Soorya Gopi is an Indian litterateur, short story writer, and sociologist. Soorya is the recipient of Kendra Sahitya Akademi Yuva Award 2016. She was born on 26 August 1987 at Kollam, Kerala, India to poet P. K. Gopi and Komalam.

==Early life and education==
She was educated at the Presentation High School and Basel Evangelical Mission Higher Secondary School, both of which are in Kozhikode. She has a bachelor's degree in Sociology and Malayalam and a master's degree in Sociology from Zamorin's Guruvayurappan College, ranking first in University of Calicut in both cases. She has acquired a Doctoral degree in Sociology from Mahatma Gandhi University, Kottayam.

== Career ==
Soorya Gopi had worked as a Sociology lecturer in various institutions in Kerala. WWK reviews her story as :The story “Chirakulla Changalakal” (“Chains with Wings”) is included here. The content of this story are the thoughts in loneliness of a girl who was sold. The author presents very beautifully in simple and effortless style, how a girl who was sold by her own parents as a housemaid sits in a sort of solitary confinement and views the outerworld with a wounded heart writing in intense pain and sorrow. The story ends where the girl escapes from the man who bought her and disappears in the crowded city. The symbols and metaphors that flash through the story and noteworthy. At the very outset of the story, there is an indication of a dead, rotten and stinking donkey and this is followed by the story of a few lives imprisoned in an inevitable tragedy. Dr.
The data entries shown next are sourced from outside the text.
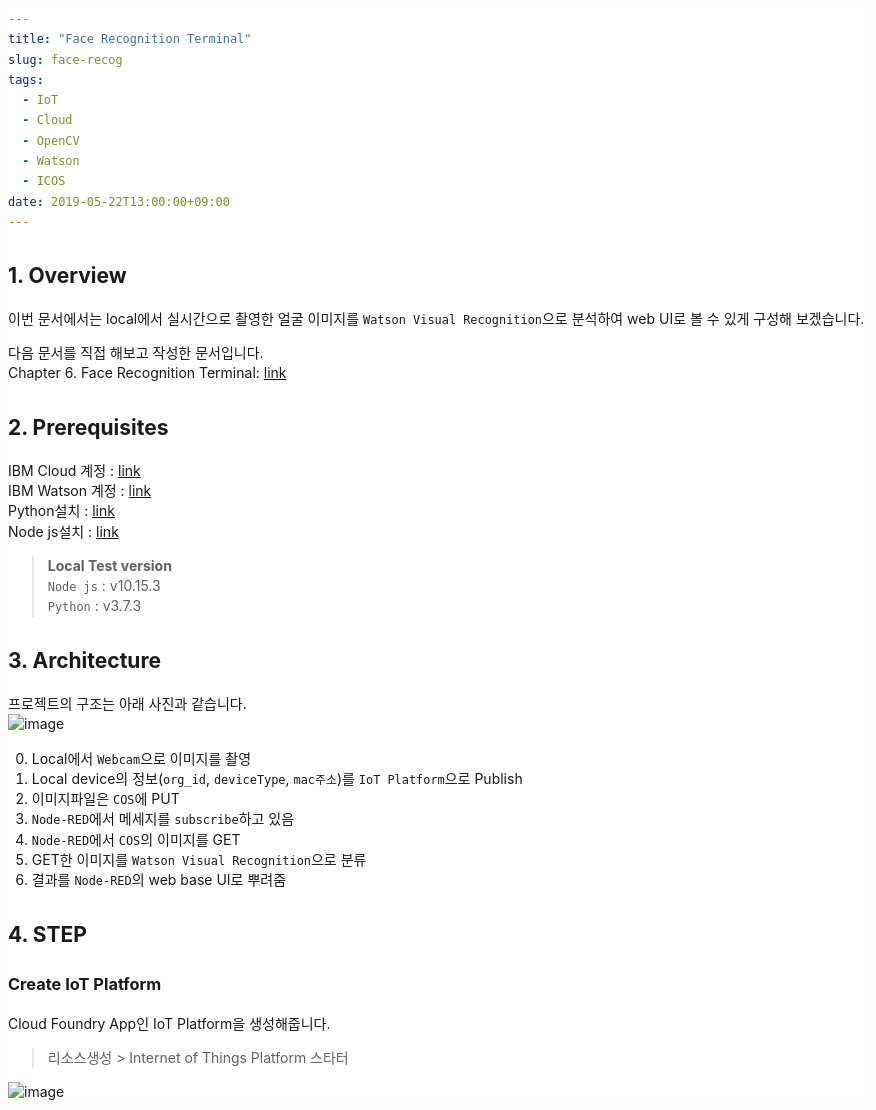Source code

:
 ```yaml
---
title: "Face Recognition Terminal"
slug: face-recog
tags:
  - IoT
  - Cloud
  - OpenCV
  - Watson
  - ICOS
date: 2019-05-22T13:00:00+09:00
---
```


## 1. Overview
이번 문서에서는 local에서 실시간으로 촬영한 얼굴 이미지를 `Watson Visual Recognition`으로 분석하여 web UI로 볼 수 있게 구성해 보겠습니다.  

다음 문서를 직접 해보고 작성한 문서입니다.  
Chapter 6. Face Recognition Terminal: [link](https://www.redbooks.ibm.com/redbooks/pdfs/sg248385.pdf)  

## 2. Prerequisites
IBM Cloud 계정 : [link](https://console.bluemix.net)  
IBM Watson 계정 : [link](https://dataplatform.cloud.ibm.com/)  
Python설치 : [link](https://www.python.org/downloads/)  
Node js설치 : [link](https://nodejs.org/ko/)   

>**Local Test version**  
>`Node js` : v10.15.3  
>`Python` : v3.7.3   

## 3. Architecture
프로젝트의 구조는 아래 사진과 같습니다.  
![image](https://user-images.githubusercontent.com/15958325/58142773-5c250200-7c83-11e9-8956-efe1a8d900aa.png)  

0. Local에서 `Webcam`으로 이미지를 촬영  
1. Local device의 정보(`org_id`, `deviceType`, `mac주소`)를 `IoT Platform`으로 Publish
2. 이미지파일은 `COS`에 PUT
3. `Node-RED`에서 메세지를 `subscribe`하고 있음
4. `Node-RED`에서 `COS`의 이미지를 GET
5. GET한 이미지를 `Watson Visual Recognition`으로 분류
6. 결과를 `Node-RED`의 web base UI로 뿌려줌

## 4. STEP
### Create IoT Platform
Cloud Foundry App인 IoT Platform을 생성해줍니다.   
>리소스생성 > Internet of Things Platform 스타터   

![image](https://user-images.githubusercontent.com/15958325/58219572-65c36e00-7d46-11e9-8edc-4b16fefe75b1.png)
Soorya has been contributing to her area of interests like gender, media and literature for the past two decades, through academic endeavors.

==Bibliography ==
- Pookkale Snehicha Penkutti (2006)
- Uppumazhayile Pachilakal (2012)
- Pranayamathryum (2016)
- Kaamuki Kaduva (2020)
- Marutha (2025)

==Awards==
- Kendra Sahitya Akademi Yuva Award
- Ankanam E. P. Sushama endowment award for best short story (2013)
- Madhyamam-Velicham award best short story (2009)
- Ankanam - Geetha Hiranyan Best Short Story award (2008)
- Muttathu Varkey Kalaalaya Sahitya award for best short story (2008)
- State Bank of India-SBT award for the book Pookkale Snehicha Penkutti (2006)
- Malayala Manorama best short story award (2006)
- Poorna Uroob award for best short story (2005)

==Personal life==
Soorya married P.K. Sujith in 2012. They have a daughter named Chilanka.